What can I say? The accusation was so totally untrue that it still astounds me when I think about it. I had accidently deleted the e-mail, but had not even been aware that I had deleted it...it was only when I told someone else to take a look at it, and saw that it wasn't there anymore, that I realized that I had deleted it. As to the other accusations, they couldn't have been more untrue -- in fact, it was to prevent a wedge from being driven between the accuser and the rest of the family that I hadn't told the accuser that I had always passed on her information, but the person that she had expected to respond hadn't wanted to.

Anyway, I mentioned this whole incident to my mother. My mother told me that things like that had happened to her in the past -- she had been taken to task for something or other by family members.

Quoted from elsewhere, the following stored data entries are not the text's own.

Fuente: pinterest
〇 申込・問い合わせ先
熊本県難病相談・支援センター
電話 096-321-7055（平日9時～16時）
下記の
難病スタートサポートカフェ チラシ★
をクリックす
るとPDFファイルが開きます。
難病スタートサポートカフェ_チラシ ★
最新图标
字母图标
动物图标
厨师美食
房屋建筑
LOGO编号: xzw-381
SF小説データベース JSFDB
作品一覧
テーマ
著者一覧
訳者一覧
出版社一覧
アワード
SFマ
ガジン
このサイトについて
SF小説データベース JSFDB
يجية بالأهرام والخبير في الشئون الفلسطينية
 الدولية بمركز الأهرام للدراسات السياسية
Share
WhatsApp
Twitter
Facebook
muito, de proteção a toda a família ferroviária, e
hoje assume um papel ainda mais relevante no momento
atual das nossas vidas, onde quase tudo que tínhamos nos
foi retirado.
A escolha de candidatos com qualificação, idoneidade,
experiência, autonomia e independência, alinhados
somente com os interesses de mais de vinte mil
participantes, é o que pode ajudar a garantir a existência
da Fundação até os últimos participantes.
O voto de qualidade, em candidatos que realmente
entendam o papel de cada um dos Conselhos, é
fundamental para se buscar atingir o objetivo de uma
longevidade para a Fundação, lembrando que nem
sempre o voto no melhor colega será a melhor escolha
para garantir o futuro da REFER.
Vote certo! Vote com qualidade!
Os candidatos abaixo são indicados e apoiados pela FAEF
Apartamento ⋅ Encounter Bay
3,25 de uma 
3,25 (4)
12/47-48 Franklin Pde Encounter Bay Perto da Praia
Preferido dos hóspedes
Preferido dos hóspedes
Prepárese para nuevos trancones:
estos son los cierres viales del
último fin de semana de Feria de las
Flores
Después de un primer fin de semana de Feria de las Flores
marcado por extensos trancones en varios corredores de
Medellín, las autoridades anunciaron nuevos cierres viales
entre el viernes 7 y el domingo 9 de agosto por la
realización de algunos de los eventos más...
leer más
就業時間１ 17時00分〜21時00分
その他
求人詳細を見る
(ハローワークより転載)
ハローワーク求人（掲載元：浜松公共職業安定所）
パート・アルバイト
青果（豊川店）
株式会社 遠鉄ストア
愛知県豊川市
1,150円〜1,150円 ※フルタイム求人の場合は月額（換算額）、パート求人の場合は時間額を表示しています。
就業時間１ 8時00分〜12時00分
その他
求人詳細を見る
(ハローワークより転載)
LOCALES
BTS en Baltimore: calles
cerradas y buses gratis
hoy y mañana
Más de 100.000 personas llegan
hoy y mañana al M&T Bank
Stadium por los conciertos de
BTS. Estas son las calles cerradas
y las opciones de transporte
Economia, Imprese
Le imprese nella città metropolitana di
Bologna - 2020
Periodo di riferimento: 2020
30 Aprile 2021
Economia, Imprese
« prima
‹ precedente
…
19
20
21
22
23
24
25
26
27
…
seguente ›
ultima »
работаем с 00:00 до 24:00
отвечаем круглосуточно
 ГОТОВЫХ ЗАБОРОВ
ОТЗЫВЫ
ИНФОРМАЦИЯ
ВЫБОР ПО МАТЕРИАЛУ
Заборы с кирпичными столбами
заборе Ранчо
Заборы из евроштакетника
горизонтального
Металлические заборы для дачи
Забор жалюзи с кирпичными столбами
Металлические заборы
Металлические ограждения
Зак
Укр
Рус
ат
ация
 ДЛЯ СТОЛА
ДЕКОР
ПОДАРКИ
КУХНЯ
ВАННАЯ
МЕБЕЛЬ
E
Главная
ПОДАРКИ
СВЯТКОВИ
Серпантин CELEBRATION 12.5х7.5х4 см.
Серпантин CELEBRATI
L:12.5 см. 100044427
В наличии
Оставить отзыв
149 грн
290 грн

She told me, "I always say 'I'm sorry'. Then, I go ahead and do what I think is right. But it doesn't cost me anything to say 'I'm sorry', and it keeps the peace."

Anyway, in my letter to my mother, I wrote that I want to be like my mother when I grow up, because I think that that's probably one of the wisest things that I've ever heard. My mother may take the mitzva of not speaking "lashon hara" a bit to the extreme -- in fact, she could write the book! But when I look at my family, and see that we all get along, don't criticize each other, and are pretty supportive of each other, I see that that comes from my mother, and I hope that I can impart that to the next generation.

No, I never said "I'm sorry" to my accuser. I couldn't. But I admire my mother for being able to overcome the kind of anger that I feel over an issue like this and just doing what needs to be done to keep peace.